Use the $function operator available in 4.4 (Aug 2021) to do this recursively as you note. Given this input which is a slightly expanded version of that supplied in the question:
var dd = {
"test": "some",
"test2": { },
"test3": {
"some-key": { },
"some-other-key": {
"more-nested-data": true,
"more-nested-emtpy": null,
"emptyArr": [],
"notEmptyArr": [
"XXX",
null,
{"corn":"dog"},
{"bad":null},
{"other": {zip:null, empty:[], zap:"notNull"}}
]
}
}
}
db.foo.insert(dd);
then this pipeline:
db.foo.aggregate([
{$replaceRoot: {newRoot: {$function: {
body: function(obj) {
var process = function(holder, spot, value) {
var remove_it = false;
// test FIRST since [] instanceof Object is true!
if(Array.isArray(value)) {
// walk BACKWARDS due to potential splice() later
// that will change the length...
for(var jj = value.length - 1; jj >= 0; jj--) {
process(value, jj, value[jj]);
}
if(0 == value.length) {
remove_it = true;
}
} else if(value instanceof Object) {
walkObj(value);
if(0 == Object.keys(value).length) {
remove_it = true;
}
} else {
if(null == value) {
remove_it = true;
}
}
if(remove_it) {
if(Array.isArray(holder)) {
holder.splice(spot,1); // snip out the val
} else if(holder instanceof Object) {
delete holder[spot];
}
}
};
var walkObj = function(obj) {
Object.keys(obj).forEach(function(k) {
process(obj, k, obj[k]);
});
}
walkObj(obj); // entry point!
return obj;
},
args: [ "$$CURRENT" ],
lang: "js"
}}
}}
]);
produces this result:
{
"_id" : 0,
"test" : "some",
"test3" : {
"some-other-key" : {
"more-nested-data" : true,
"notEmptyArr" : [
"XXX",
{
"corn" : "dog"
},
{
"other" : {
"zap" : "notNull"
}
}
]
}
}
}
A convenient way to debug such complex functions is by declaring them as variables outside of the pipeline and running data through them to simulate the documents (objects) coming out the database, e.g.:
ff = function(obj) {
var process = function(holder, spot, value) {
var remove_it = false;
// test FIRST since [] instanceof Object is true!
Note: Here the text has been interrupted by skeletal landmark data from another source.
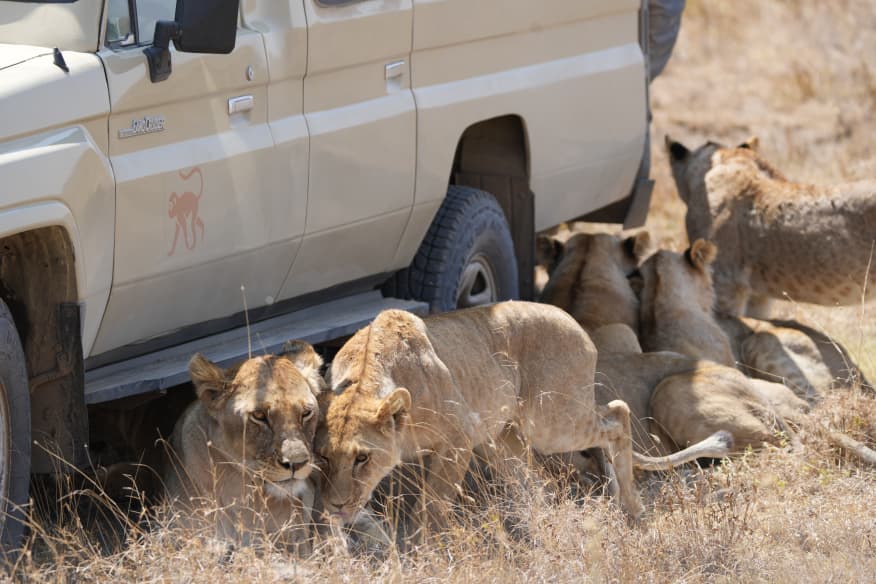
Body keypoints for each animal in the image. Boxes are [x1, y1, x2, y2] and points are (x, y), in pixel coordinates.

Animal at [315, 302, 734, 528]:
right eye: (323, 458)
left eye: (362, 458)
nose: (335, 506)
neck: (366, 378)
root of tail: (575, 323)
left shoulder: (459, 437)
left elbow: (431, 506)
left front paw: (429, 548)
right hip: (505, 437)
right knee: (540, 486)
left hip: (551, 421)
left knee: (617, 413)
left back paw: (631, 509)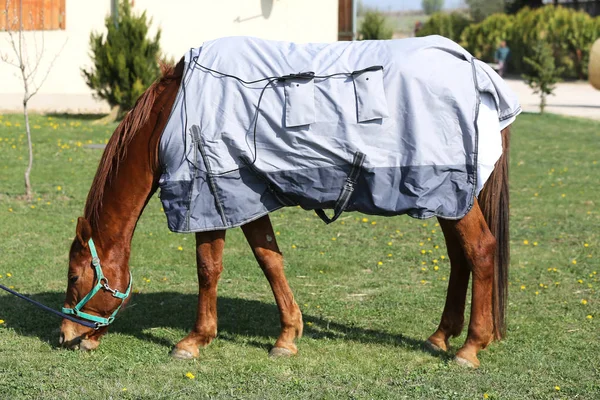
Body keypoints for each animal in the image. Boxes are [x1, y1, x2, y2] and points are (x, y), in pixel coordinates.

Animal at [61, 59, 510, 368]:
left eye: (73, 276)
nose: (68, 334)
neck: (173, 115)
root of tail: (479, 73)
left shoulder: (206, 196)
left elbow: (208, 267)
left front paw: (194, 340)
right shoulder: (244, 196)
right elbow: (269, 260)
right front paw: (288, 336)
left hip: (452, 196)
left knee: (481, 251)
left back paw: (471, 346)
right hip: (449, 199)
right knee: (460, 259)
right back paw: (441, 335)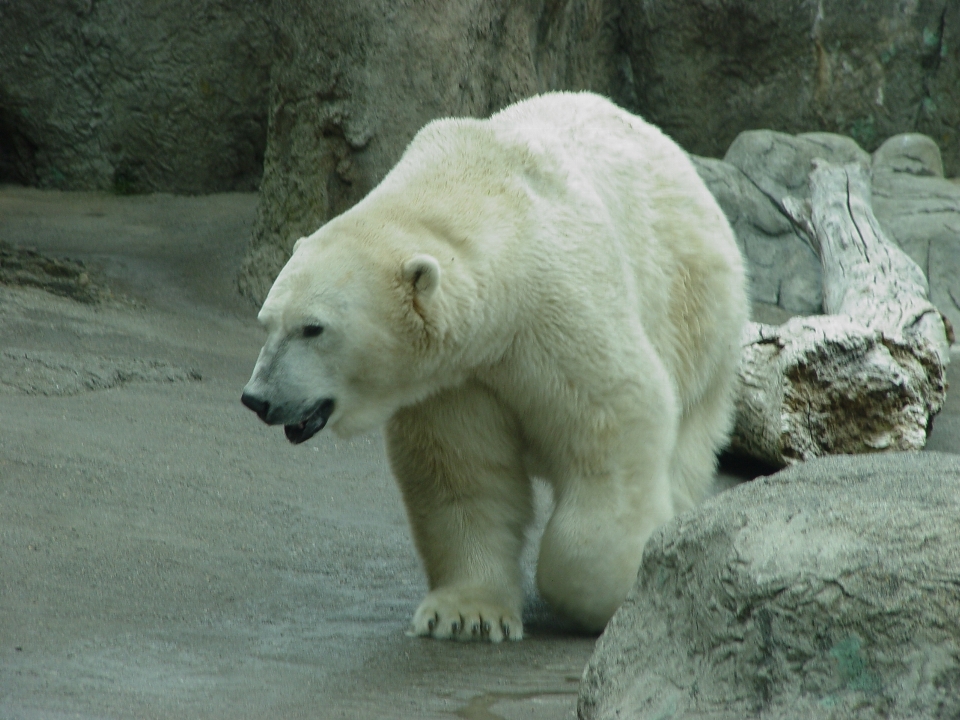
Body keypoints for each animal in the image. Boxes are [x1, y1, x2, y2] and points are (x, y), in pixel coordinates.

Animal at [242, 90, 752, 640]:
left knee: (687, 442)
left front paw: (605, 595)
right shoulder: (455, 378)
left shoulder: (559, 313)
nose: (257, 398)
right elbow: (464, 473)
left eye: (312, 328)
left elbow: (614, 424)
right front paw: (466, 615)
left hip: (696, 313)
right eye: (267, 321)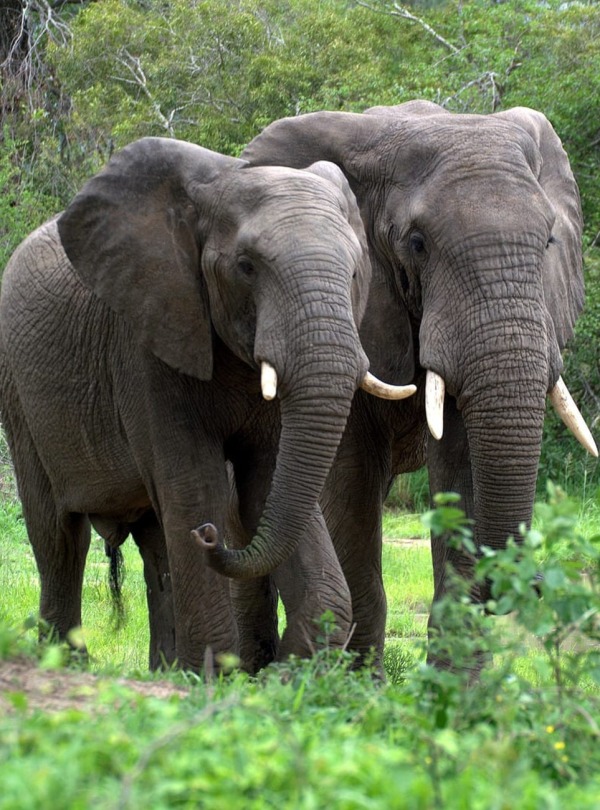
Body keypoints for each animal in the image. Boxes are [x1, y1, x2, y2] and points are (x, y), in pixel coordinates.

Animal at [0, 136, 412, 672]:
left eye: (357, 272)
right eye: (246, 266)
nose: (211, 535)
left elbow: (269, 486)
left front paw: (279, 675)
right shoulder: (145, 341)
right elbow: (193, 485)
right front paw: (210, 679)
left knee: (154, 544)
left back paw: (164, 671)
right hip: (18, 391)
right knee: (59, 537)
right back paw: (66, 666)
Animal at [227, 99, 596, 668]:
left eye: (550, 240)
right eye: (417, 244)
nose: (533, 581)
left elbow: (461, 465)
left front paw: (456, 684)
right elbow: (349, 482)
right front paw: (357, 684)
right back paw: (244, 670)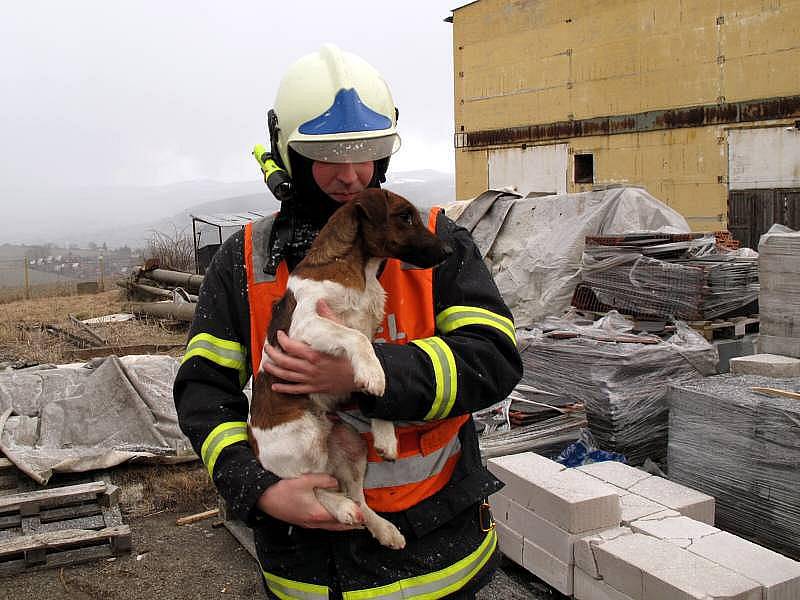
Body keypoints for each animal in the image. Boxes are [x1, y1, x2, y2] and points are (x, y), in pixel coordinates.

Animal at [247, 190, 454, 552]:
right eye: (405, 217)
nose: (449, 251)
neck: (358, 269)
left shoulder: (365, 336)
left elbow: (378, 384)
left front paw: (385, 433)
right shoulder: (306, 326)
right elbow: (354, 338)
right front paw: (373, 375)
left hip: (353, 445)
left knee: (357, 496)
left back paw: (383, 528)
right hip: (306, 441)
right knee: (314, 489)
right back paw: (340, 508)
if(Array.isArray(value)) {
...
printjson(ff(dd)); // use the same doc as above
You can put print and other debugging aids into the code and then when you are done, you can remove them and call the pipeline to process the real data as follows:
db.foo.aggregate([
{$replaceRoot: {newRoot: {$function: {
body: ff, // substitute here!
args: [ "$$CURRENT" ],
lang: "js"
}}
}}
]);